Parts of the exercise »
1. Decide whether each statement below agrees with the blog post about the toddler's museum visit. Answer yes or no for each, quoting the deciding words from the blog post.
(a) The friend arrived with her child straight from the Museum of Transport and Technology.
(b) The writer was already a mother when the visit happened.
(c) The writer actually understood what "choo choo ni ni" meant.
2. Please write the next part of the blog post about the toddler's museum visit, picking up after its final sentence.

*** Document section ***

Saturday, November 6, 2010

Only a mother would understand that

Image by Sai De Silva
One day well before I became someone’s mom, my best friend showed up at our door with her two-(and-a-bit)-year-old, fresh from the Museum of Transport and Technology. I kneeled down and asked the little guy what he’d seen at the museum: the trains, the planes, the earthquake simulator?

“Choo choo ni ni,” he replied forlornly.

At my perplexed look, my friend explained, “When we left the museum we had to say goodbye to the trains.” But I still must have looked about as cognisant as a grazing water buffalo because she then added, “You know, nighty-night to the choo choo train.”

“Oh sure, choo choo ni ni, of course!” I lied casually, thinking to myself, Only a mother would understand that.

*** End of Document section ***
*** Source data ***

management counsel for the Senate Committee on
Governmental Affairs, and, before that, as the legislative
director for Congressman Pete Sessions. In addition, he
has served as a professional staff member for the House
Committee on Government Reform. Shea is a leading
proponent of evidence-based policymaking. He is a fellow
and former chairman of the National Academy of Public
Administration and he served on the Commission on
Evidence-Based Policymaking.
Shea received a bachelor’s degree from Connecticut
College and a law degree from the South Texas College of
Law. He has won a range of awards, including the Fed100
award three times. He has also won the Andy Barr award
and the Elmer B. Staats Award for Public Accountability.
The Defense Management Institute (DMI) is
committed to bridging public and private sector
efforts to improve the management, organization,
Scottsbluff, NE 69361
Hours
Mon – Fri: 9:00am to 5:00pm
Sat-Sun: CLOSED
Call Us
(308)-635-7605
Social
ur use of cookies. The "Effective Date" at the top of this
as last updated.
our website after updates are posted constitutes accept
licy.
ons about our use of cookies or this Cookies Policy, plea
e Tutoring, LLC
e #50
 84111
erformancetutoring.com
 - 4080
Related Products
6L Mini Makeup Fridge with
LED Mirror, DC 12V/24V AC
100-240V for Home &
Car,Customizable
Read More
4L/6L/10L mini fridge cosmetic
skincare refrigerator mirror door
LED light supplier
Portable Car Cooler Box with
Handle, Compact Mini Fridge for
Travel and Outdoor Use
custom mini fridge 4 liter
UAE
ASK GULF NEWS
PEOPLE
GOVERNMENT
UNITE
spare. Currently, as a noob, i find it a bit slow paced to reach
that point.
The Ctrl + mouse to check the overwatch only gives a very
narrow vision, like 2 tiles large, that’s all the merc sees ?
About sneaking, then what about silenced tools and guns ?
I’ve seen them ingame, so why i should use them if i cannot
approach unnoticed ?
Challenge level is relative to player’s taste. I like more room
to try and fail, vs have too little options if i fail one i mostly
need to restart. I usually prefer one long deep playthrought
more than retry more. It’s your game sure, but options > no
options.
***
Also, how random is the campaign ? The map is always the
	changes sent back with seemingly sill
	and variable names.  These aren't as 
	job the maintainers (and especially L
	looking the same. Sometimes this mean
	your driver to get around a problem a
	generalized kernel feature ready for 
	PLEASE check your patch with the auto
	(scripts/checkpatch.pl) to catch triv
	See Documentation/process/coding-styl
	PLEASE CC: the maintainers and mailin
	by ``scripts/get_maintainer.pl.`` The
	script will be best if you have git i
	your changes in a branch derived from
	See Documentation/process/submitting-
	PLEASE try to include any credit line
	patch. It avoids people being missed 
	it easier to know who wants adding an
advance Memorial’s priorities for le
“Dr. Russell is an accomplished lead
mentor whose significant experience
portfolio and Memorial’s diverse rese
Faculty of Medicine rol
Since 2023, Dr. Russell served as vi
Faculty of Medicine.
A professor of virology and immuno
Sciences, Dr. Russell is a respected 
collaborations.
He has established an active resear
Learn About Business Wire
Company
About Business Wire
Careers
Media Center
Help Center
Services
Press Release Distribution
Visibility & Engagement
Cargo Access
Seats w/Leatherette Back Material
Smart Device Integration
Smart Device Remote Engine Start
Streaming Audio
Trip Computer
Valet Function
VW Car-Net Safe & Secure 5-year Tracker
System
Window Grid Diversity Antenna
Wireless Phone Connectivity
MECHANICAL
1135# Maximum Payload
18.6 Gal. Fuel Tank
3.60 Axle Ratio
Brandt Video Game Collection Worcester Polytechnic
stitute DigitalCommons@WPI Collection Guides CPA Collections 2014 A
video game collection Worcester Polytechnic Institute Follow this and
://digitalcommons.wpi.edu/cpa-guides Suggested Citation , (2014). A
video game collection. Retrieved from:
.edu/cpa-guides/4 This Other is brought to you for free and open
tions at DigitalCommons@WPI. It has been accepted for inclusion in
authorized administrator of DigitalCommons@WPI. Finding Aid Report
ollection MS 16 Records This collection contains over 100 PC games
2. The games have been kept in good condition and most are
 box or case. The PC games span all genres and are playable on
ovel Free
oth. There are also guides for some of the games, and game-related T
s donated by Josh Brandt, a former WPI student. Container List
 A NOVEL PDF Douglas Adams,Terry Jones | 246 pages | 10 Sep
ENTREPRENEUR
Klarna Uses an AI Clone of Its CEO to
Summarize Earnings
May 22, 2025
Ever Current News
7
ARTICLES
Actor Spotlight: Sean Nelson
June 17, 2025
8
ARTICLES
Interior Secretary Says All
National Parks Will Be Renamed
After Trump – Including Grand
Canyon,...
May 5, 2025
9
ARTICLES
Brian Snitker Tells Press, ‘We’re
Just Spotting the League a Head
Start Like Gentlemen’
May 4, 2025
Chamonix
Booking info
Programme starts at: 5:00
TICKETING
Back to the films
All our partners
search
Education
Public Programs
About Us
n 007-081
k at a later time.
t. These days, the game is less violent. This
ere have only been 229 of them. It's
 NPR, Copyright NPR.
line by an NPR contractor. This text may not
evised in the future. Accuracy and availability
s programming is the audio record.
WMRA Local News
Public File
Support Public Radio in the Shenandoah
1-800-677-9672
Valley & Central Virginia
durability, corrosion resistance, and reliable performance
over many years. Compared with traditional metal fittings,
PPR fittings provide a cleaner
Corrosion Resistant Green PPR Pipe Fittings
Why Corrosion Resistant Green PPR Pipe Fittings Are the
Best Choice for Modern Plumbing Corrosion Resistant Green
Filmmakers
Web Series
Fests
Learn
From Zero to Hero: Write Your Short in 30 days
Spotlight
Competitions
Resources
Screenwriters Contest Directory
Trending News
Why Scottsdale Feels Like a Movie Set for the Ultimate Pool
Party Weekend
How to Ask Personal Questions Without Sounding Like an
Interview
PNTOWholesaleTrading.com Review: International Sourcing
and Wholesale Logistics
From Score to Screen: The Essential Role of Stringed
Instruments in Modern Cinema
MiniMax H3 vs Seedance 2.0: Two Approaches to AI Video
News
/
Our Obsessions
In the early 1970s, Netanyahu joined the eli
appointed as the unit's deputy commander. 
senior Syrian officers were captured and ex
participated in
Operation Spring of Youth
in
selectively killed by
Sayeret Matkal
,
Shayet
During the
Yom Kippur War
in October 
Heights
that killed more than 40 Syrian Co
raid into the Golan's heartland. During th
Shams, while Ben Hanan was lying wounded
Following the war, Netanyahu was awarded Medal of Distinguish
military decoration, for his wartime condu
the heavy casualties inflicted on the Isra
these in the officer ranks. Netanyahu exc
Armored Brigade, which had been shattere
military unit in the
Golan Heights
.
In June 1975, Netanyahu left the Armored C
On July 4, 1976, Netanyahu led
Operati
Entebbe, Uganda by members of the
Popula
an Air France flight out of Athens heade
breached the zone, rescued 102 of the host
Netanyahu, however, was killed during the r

*** End of Source data ***

Answers to the exercise »
1.
(a) Yes: "fresh from the Museum of Transport and Technology"
(b) No: "One day well before I became someone’s mom"
(c) No: "I lied casually"

2.
But now that I’m a mother of a two-(and-a-bit)-year-old, I too have become adept at deciphering phrases that sound a bit like Archaic Sumerian and translating them back into one of the official living languages the rest of us speak. This decoding task alone is nearly a full-time job because, at two and a bit, we get lots of talking. Lots of babbling with Italian or English intonation, punctuated with real words and accompanied by a form of sign language that he may have picked up from that orangutan documentary. We also get lots of very drawn-out and meaningful ‘umm’s and ‘eeh’s. Lots of stories, appeals, confessions, imperial decrees. We get stream of consciousness, poetic license, divine inspiration.

Don’t get me wrong: we do get a fair share of easily understood phrases such as the ever useful “I wanna go down” or the even more useful “pompa di benzina” (gas station in Italian). But for the most part I’ve discovered that communication with a two-year-old involves a great deal of interpretation on the listener’s part.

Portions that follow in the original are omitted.